Sunday, June 26, 2011

From "iPad" To "iDisciple"

The other day I went to my son’s “Student Led Interview” to see how he was doing in school. They used to call these things “Parent Teacher Interviews.” You remember those days don’t you? When the parents and the teacher got together and talked about your progress. Apparently this former way of doing things was all wrong as students may have felt “bullied” so now we have students there to defend themselves. Heh…The old way seemed to work but who am I to question these new psychological paradigms.

So, I found out in this “student-led interview” that my son was struggling in some area of school. We were shocked because we had never heard this before but even more shocked when the teacher turned to my son right there and asked him for a possible solution! He sat there drawing a blank. You might as well have asked him to solve an advanced math problem. He had no clue - because he is six years old! I find it laughable that he was supposed to solve this problem. That is why he is in school, because he needs teachers to teach him! How can he solve a problem if he has never encountered it before?

Here is the thing; I fear that this mentality maybe creeping into the church when it comes to discipleship as well. There is a line of thinking that attempts to “customize ones experience with God.” The idea is to ask a new Christian what they would like to see happen in their spiritual life much like a trainer would ask someone what they want to accomplish with their gym membership. The disciple then plans their own course, determines their own outcomes and goes about to fulfill their own intentions. Great idea, but not biblical and could actually stunt their spiritual growth.

My experience is that most Christians struggle to understand what a relationship with God is supposed to look like. That is not a put-down, just a reality.

There is a dangerous line of thinking creeping up in the church that places the individual in charge of their own spiritual development and worse, their own measuring rod of spiritual success. If I think I am growing than I am - right? Perhaps I need someone to speak into my life and tell me that I am focused on the wrong things or my theology is way off base. But as long as we make the individual the sole determiner of spiritual development then they determine if they are growing or not. The whole “iPray” and “iFaith” rip off from culture doesn’t help matters either.
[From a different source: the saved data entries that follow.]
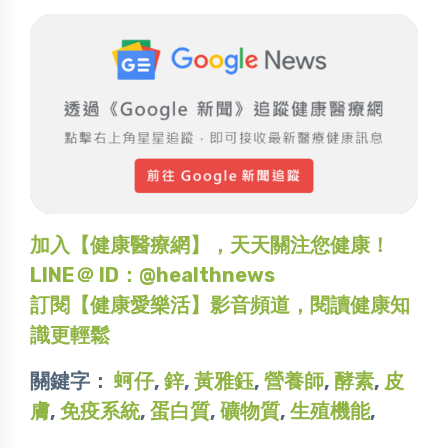
加入【健康醫療網】，天天關注您健康！
LINE＠ ID：@healthnews
訂閱【健康愛樂活】影音頻道，閱讀健康知
識更輕鬆
關鍵字：
蚵仔
,
鋅
,
黃雅鈺
,
營養師
,
酵素
,
皮
膚
,
免疫系統
,
蛋白質
,
礦物質
,
生殖機能
,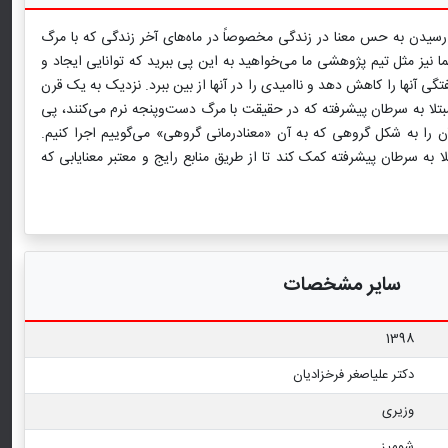
ر رسیدن به حس معنا در زندگی مخصوصاً در ماه‌های آخر زندگی که با مرگ
ا نیز مثل تیم پژوهشی ما می‌خواهید به این پی ببرید که توانایی ایجاد و
گی آنها را کاهش دهد و ناامیدی را در آنها از بین ببرد. نزدیک به یک قرن
مبتلا به سرطان پیشرفته که در حقیقت با مرگ دست‌وپنجه نرم می‌کنند، پی
ن را به شکل گروهی که به آن «معنادرمانی گروهی» می‌گوییم اجرا کنیم.
 سرطان پیشرفته کمک کند تا از طریق منابع رایج و معتبر معنایابی که
سایر مشخصات
1398
دکتر علیاصغر فرخزادیان
وزیری
شومیز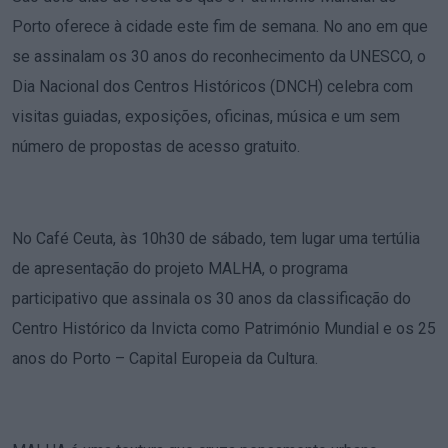
Porto oferece à cidade este fim de semana. No ano em que
se assinalam os 30 anos do reconhecimento da UNESCO, o
Dia Nacional dos Centros Históricos (DNCH) celebra com
visitas guiadas, exposições, oficinas, música e um sem
número de propostas de acesso gratuito.
No Café Ceuta, às 10h30 de sábado, tem lugar uma tertúlia
de apresentação do projeto MALHA, o programa
participativo que assinala os 30 anos da classificação do
Centro Histórico da Invicta como Património Mundial e os 25
anos do Porto – Capital Europeia da Cultura.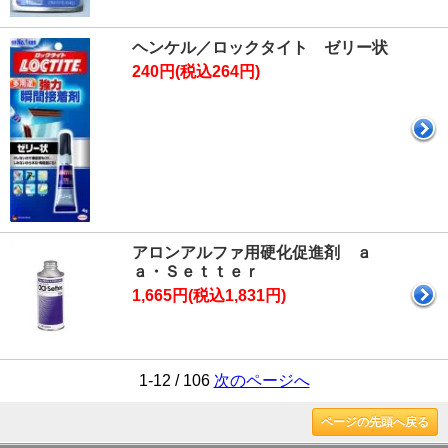
ヘンケル／ロックタイト ゼリー状
240円(税込264円)
アロンアルファ用硬化促進剤 ａ
ａ・Ｓｅｔｔｅｒ
1,665円(税込1,831円)
1-12 / 106
次のページへ
ページの先頭へ戻る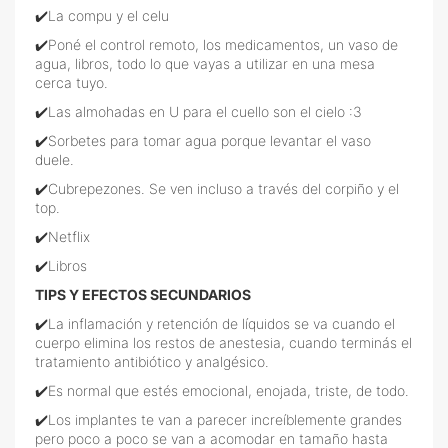
✔️La compu y el celu
✔️Poné el control remoto, los medicamentos, un vaso de
agua, libros, todo lo que vayas a utilizar en una mesa
cerca tuyo.
✔️Las almohadas en U para el cuello son el cielo :3
✔️Sorbetes para tomar agua porque levantar el vaso
duele.
✔️Cubrepezones. Se ven incluso a través del corpiño y el
top.
✔️Netflix
✔️Libros
TIPS Y EFECTOS SECUNDARIOS
✔️La inflamación y retención de líquidos se va cuando el
cuerpo elimina los restos de anestesia, cuando terminás el
tratamiento antibiótico y analgésico.
✔️Es normal que estés emocional, enojada, triste, de todo.
✔️Los implantes te van a parecer increíblemente grandes
pero poco a poco se van a acomodar en tamaño hasta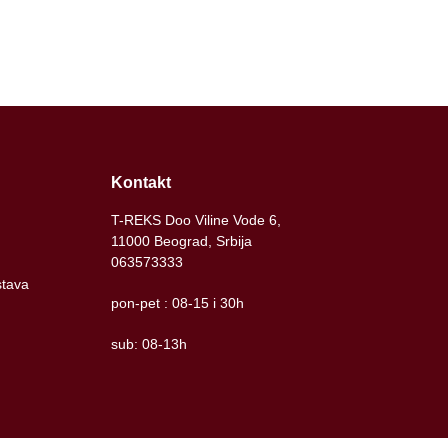
Kontakt
T-REKS Doo Viline Vode 6,
11000 Beograd, Srbija
063573333
stava
pon-pet : 08-15 i 30h
sub: 08-13h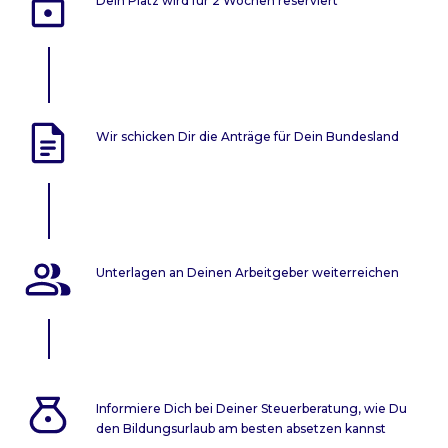
Dein Platz wird für 2 Wochen reserviert
Wir schicken Dir die Anträge für Dein Bundesland
Unterlagen an Deinen Arbeitgeber weiterreichen
Informiere Dich bei Deiner Steuerberatung, wie Du
den Bildungsurlaub am besten absetzen kannst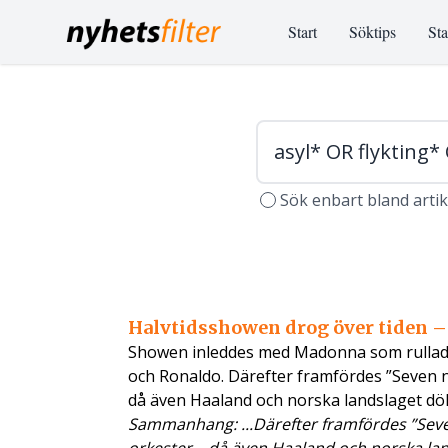
Start
Söktips
Sta
Sök enbart bland arti
Halvtidsshowen drog över tiden –
Showen inleddes med Madonna som rullade 
och Ronaldo. Därefter framfördes ”Seven n
då även Haaland och norska landslaget dö
Sammanhang: ...Därefter framfördes ”Seve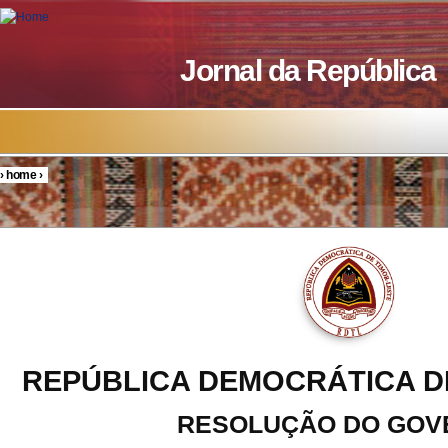
Skip to main content
Jornal da República
›
home
›
You are here
REPÚBLICA DEMOCRÁTICA D
RESOLUÇÃO DO GOV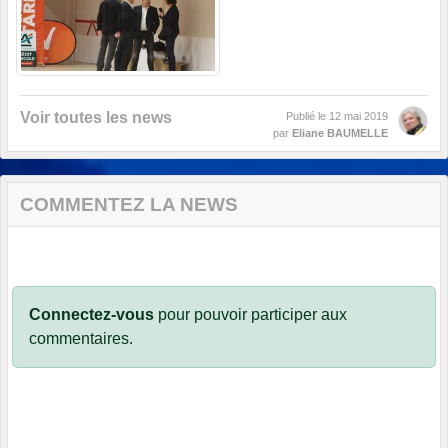
Voir toutes les news
Publié le
12 mai 2019
par
Eliane BAUMELLE
COMMENTEZ LA NEWS
Connectez-vous
pour pouvoir participer aux
commentaires.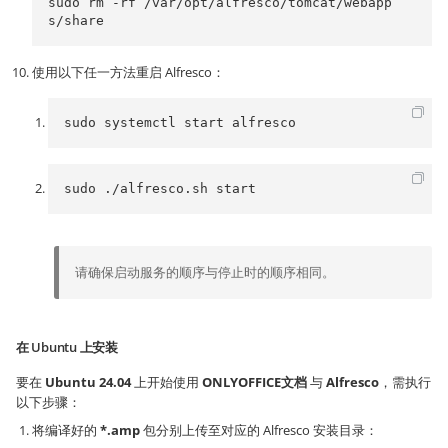
sudo rm -rf /var/opt/alfresco/tomcat/webapp
使用以下任一方法重启 Alfresco：
sudo systemctl start alfresco
sudo ./alfresco.sh start
请确保启动服务的顺序与停止时的顺序相同。
在 Ubuntu 上安装
要在
Ubuntu 24.04
上开始使用
ONLYOFFICE文档
与
Alfresco
，需执行
以下步骤：
将编译好的
*.amp
包分别上传至对应的 Alfresco 安装目录：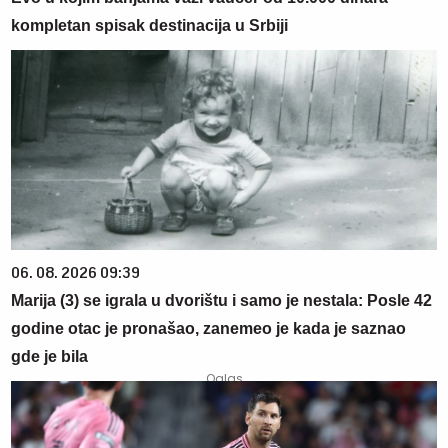
kompletan spisak destinacija u Srbiji
06. 08. 2026 09:39
Marija (3) se igrala u dvorištu i samo je nestala: Posle 42
godine otac je pronašao, zanemeo je kada je saznao
gde je bila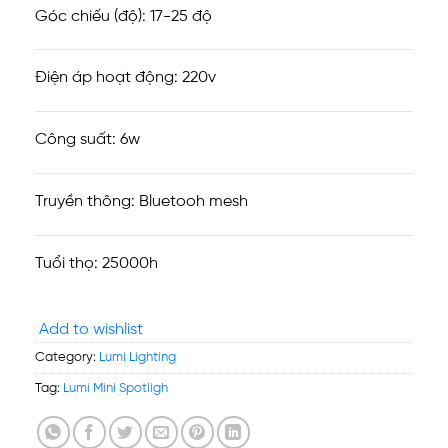
Góc chiếu (độ): 17-25 độ
Điện áp hoạt động: 220v
Công suất: 6w
Truyền thông: Bluetooh mesh
Tuổi thọ: 25000h
Add to wishlist
Category:
Lumi Lighting
Tag:
Lumi Mini Spotligh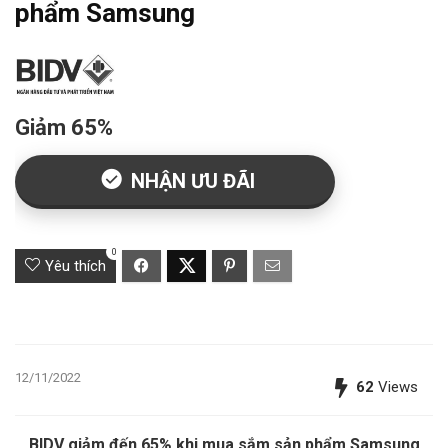
phẩm Samsung
Giảm 65%
NHẬN ƯU ĐÃI
0
Yêu thích
12/11/2022
62
Views
BIDV giảm đến 65% khi mua sắm sản phẩm Samsung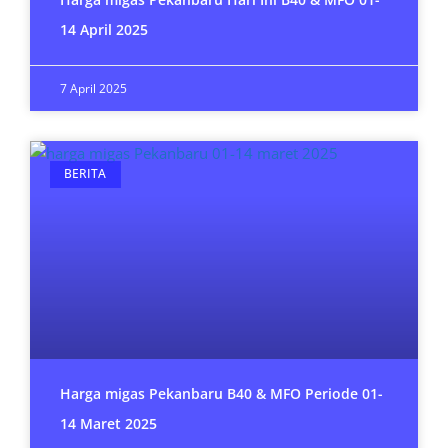
14 April 2025
7 April 2025
BERITA
Harga migas Pekanbaru B40 & MFO Periode 01-
14 Maret 2025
What is next?- The “iDisciple” program that is all about you?

Don’t get me wrong, “iPads” are great and I will get one soon. But, when using a friend’s recently, I did get the sense that the world is customized and formed all around me the individual rather than having something that I need to adapt to. What if discipleship is having to adapt my thinking and way of life to something transcendent and almighty? We have all heard the joke about the boy who shoots arrows at the barn wall and then goes and paints targets around them. By doing this he shoots a “bulls-eye” every time. Perhaps letting people customize their own discipleship sets them up for a similar fate.

The most spiritually forming times of my life were when someone rebuked me or showed me something about God that I had never known or seen before. It was times that I was pushed to read something that I might not have chosen naturally, or the times I begrudgingly went on a service project only to find my life by losing it. How does an individual’s plan allow for that? Perhaps, we need to somehow allow for the individual to be part of the process but not in charge of the process.

What if we saw spiritual formation and discipleship as a submission? What if we saw it as trusting someone to tell me the things I need to know and not presuming that I already know them? Paul unashamedly and repeatedly came out in is letters and said, “Follow my example.” Or “Put into practice what you saw me do.” Even though our postmodern North American minds are offended by this perceived arrogance, this modeling and mentorship is the biblical way. What would it do to your faith this week to say, “follow my example?” Or better yet, what would it do in the community of faith to see these mentoring relationships all throughout?

I don’t know about you but, I need someone older, wiser and more spiritually mature than me to say like the Apostle Paul, “Follow my example.” So what about you, are you plotting your own course spiritually or are you letting others more mature speak into your life?